● DETALHES DA TAREFA:
Responda com base na notícia abaixo sobre o escritor com superanticorpos:
(a) Quantos anos tem John Hollis?
(b) Em que mês e ano o amigo que dividia a casa com ele ficou gravemente doente?
(c) Em que universidade Lance Liotta é professor?

=== TRECHO ESCOLHIDO ===

Escritor dos EUA tem superanticorpos contra o Coronavírus

Por Redação com BBC Brasil 18/03/2021 10h10 - Atualizado em 18/03/2021 10h10
Por Redação com BBC Brasil 18/03/2021 10h10 Atualizado em 18/03/2021 10h10
Escritor dos EUA tem superanticorpos  contra o Coronavírus
Escritor imune ao coronavírus - Foto: BBC Brasil

O escritor americano, John Hollis, de 54 anos, descobriu que possui superanticorpos de combate ao coronavírus. A descoberta foi feita por cientistas, após ele ter convivência direta com uma pessoa infectada e não apresentar nenhum sintoma da doença.

Segundo John Hollis, ele achou que contrairia o vírus quando um amigo com quem ele dividia a casa se contaminou e ficou gravemente doente, em abril de 2020. "Foram duas semanas muito assustadoras. Eu esperei a doença me atingir, mas nunca aconteceu."

Ao perceber que não havia se contaminado, Hollis acreditou que havia tirado a sorte grande, mas em junho de 2020 ele mencionou que morava com uma pessoa que ficou muito doente em uma conversa com o médico Lance Liotta, professor na Universidade George Mason, onde Hollis trabalha na área de comunicação.

Liotta, que pesquisa formas de combater o coronavírus, convidou Hollis para se voluntariar em um estudo científico sobre coronavírus na universidade.

Com isso Hollis descobriu que não só tinha contraído o covid-19, como seu corpo tinha superanticorpos que o tornavam imune à doença — ou seja, os vírus entraram em seu corpo, mas não conseguiram infectar suas células e deixá-lo doente. "Essa tem sido uma das experiências mais surreais da minha vida", conta Hollis.

=== DADOS BRUTOS ===

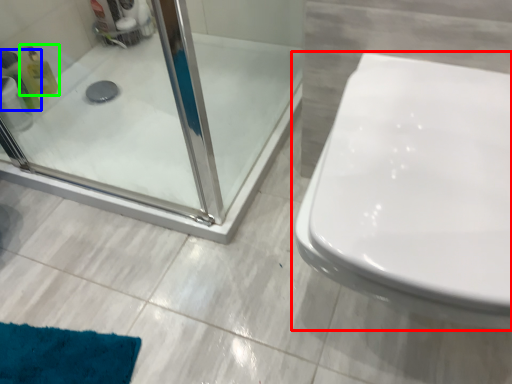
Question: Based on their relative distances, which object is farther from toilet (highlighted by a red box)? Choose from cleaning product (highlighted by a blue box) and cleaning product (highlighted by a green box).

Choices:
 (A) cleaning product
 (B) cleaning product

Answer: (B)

===
=== DADOS BRUTOS ===

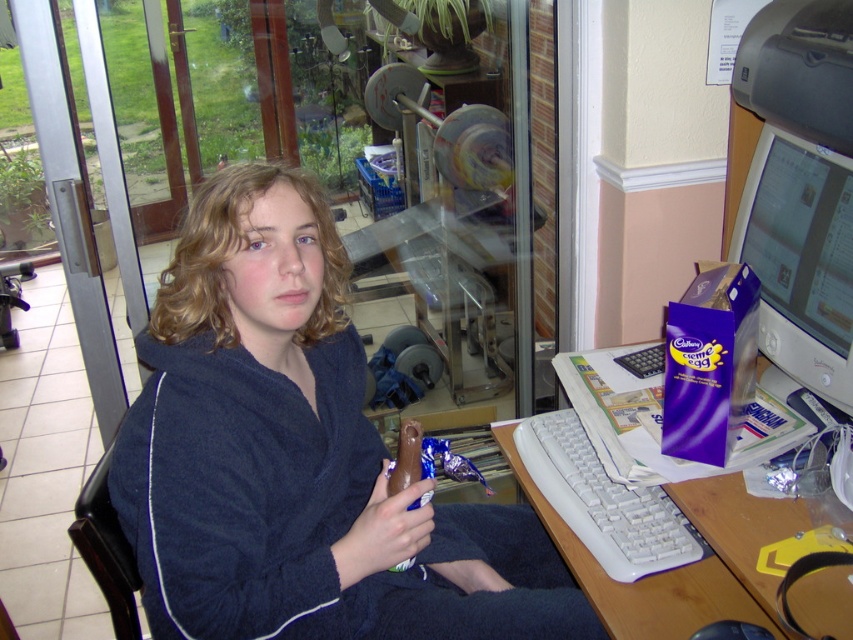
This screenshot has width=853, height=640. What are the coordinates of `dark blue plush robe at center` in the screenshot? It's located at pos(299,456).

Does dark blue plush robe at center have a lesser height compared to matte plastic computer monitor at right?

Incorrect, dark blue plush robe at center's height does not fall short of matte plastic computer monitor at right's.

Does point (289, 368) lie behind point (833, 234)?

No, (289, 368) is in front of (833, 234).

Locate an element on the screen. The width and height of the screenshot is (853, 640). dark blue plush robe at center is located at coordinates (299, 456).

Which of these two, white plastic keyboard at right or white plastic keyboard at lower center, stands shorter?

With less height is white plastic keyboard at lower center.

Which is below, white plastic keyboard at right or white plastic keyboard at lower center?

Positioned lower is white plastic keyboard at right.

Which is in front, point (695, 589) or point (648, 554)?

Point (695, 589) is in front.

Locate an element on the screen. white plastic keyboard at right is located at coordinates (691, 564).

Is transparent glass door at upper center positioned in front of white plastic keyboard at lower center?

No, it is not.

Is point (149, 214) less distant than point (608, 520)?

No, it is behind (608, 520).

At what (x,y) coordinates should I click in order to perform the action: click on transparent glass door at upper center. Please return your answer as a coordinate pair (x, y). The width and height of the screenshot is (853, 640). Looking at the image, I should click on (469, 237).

===

● RESPOSTA:
(a) 54 anos.
(b) Em abril de 2020.
(c) Na Universidade George Mason.